(Source information)

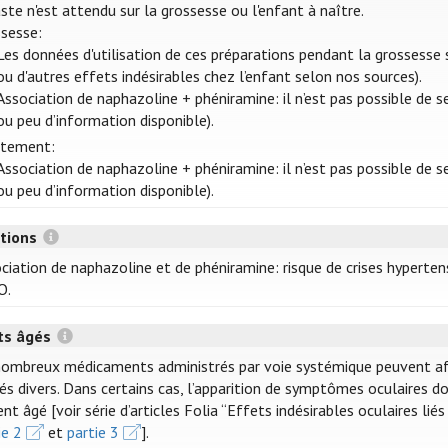
ste n'est attendu sur la grossesse ou l'enfant à naître.
sesse:
Les données d'utilisation de ces préparations pendant la grossesse
ou d'autres effets indésirables chez l’enfant selon nos sources).
Association de naphazoline + phéniramine: il n’est pas possible de s
ou peu d’information disponible).
itement:
Association de naphazoline + phéniramine: il n’est pas possible de s
ou peu d’information disponible).
ctions
ciation de naphazoline et de phéniramine: risque de crises hyperte
O.
ts âgés
ombreux médicaments administrés par voie systémique peuvent affec
és divers. Dans certains cas, l’apparition de symptômes oculaires doi
ent âgé [voir série d’articles Folia “Effets indésirables oculaires l
ie 2
et
partie 3
].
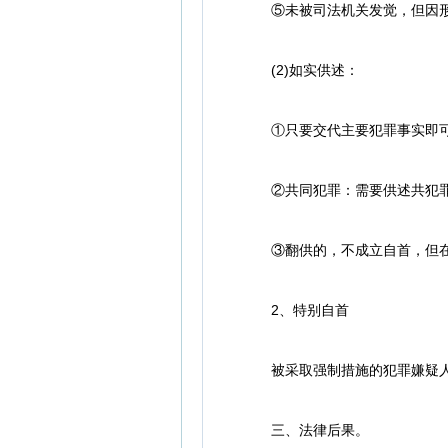
⑤未被司法机关发觉，但因形
(2)如实供述：
①只要交代主要犯罪事实即可
②共同犯罪：需要供述共犯罪行
③翻供的，不成立自首，但在
2、特别自首
被采取强制措施的犯罪嫌疑人、
三、法律后果。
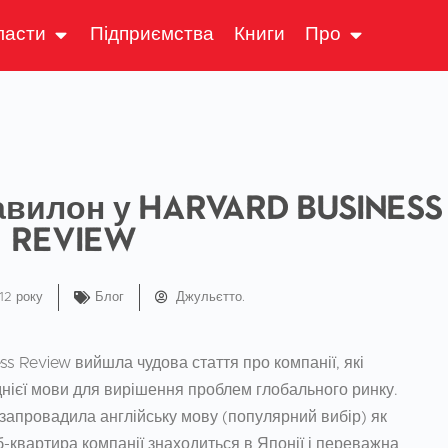
ласти
Підприємства
Книги
Про
авилон у Harvard Business
Review
12 року
Блог
Джульєтто.
ss Review вийшла чудова стаття про компанії, які
днієї мови для вирішення проблем глобального ринку.
, запровадила англійську мову (популярний вибір) як
-квартира компанії знаходиться в Японії і переважна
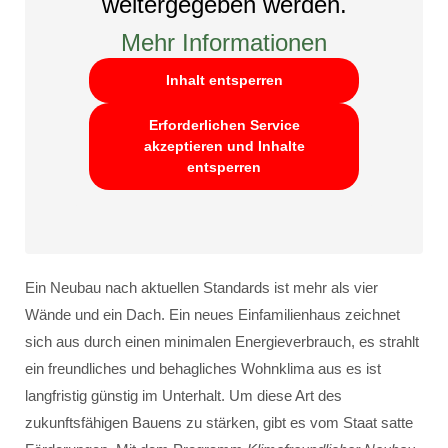
weitergegeben werden.
Mehr Informationen
Inhalt entsperren
Erforderlichen Service
akzeptieren und Inhalte
entsperren
Ein Neubau nach aktuellen Standards ist mehr als vier
Wände und ein Dach. Ein neues Einfamilienhaus zeichnet
sich aus durch einen minimalen Energieverbrauch, es strahlt
ein freundliches und behagliches Wohnklima aus es ist
langfristig günstig im Unterhalt. Um diese Art des
zukunftsfähigen Bauens zu stärken, gibt es vom Staat satte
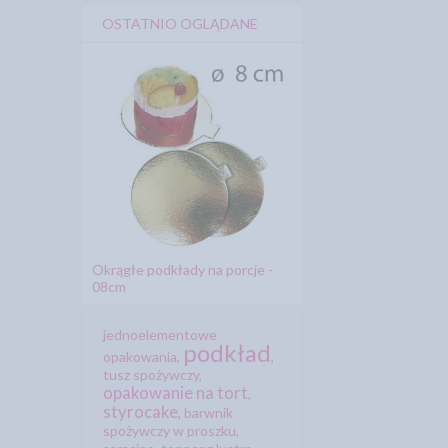
OSTATNIO OGLĄDANE
Okrągłe podkłady na porcje -
08cm
jednoelementowe
podkład
opakowania
,
,
tusz spożywczy
,
opakowanie na tort
,
styrocake
,
barwnik
spożywczy w proszku
,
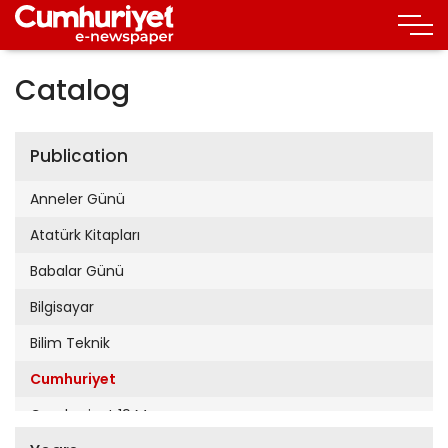
Catalog
Publication
Anneler Günü
Atatürk Kitapları
Babalar Günü
Bilgisayar
Bilim Teknik
Cumhuriyet
Cumhuriyet 19 Mayıs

(End Source information)

● **Exercise brief**
Copy exactly, with no pictures, the lines from the line containing "Erforderlichen Service" through the last line of the records above.

● **Solution to this task**
Erforderlichen Service
akzeptieren und Inhalte
entsperren
Ein Neubau nach aktuellen Standards ist mehr als vier
Wände und ein Dach. Ein neues Einfamilienhaus zeichnet
sich aus durch einen minimalen Energieverbrauch, es strahlt
ein freundliches und behagliches Wohnklima aus es ist
langfristig günstig im Unterhalt. Um diese Art des
zukunftsfähigen Bauens zu stärken, gibt es vom Staat satte
OSTATNIO OGLĄDANE
Okrągłe podkłady na porcje -
08cm
jednoelementowe
podkład
opakowania
,
,
tusz spożywczy
,
opakowanie na tort
,
styrocake
,
barwnik
spożywczy w proszku
,
Catalog
Publication
Anneler Günü
Atatürk Kitapları
Babalar Günü
Bilgisayar
Bilim Teknik
Cumhuriyet
Cumhuriyet 19 Mayıs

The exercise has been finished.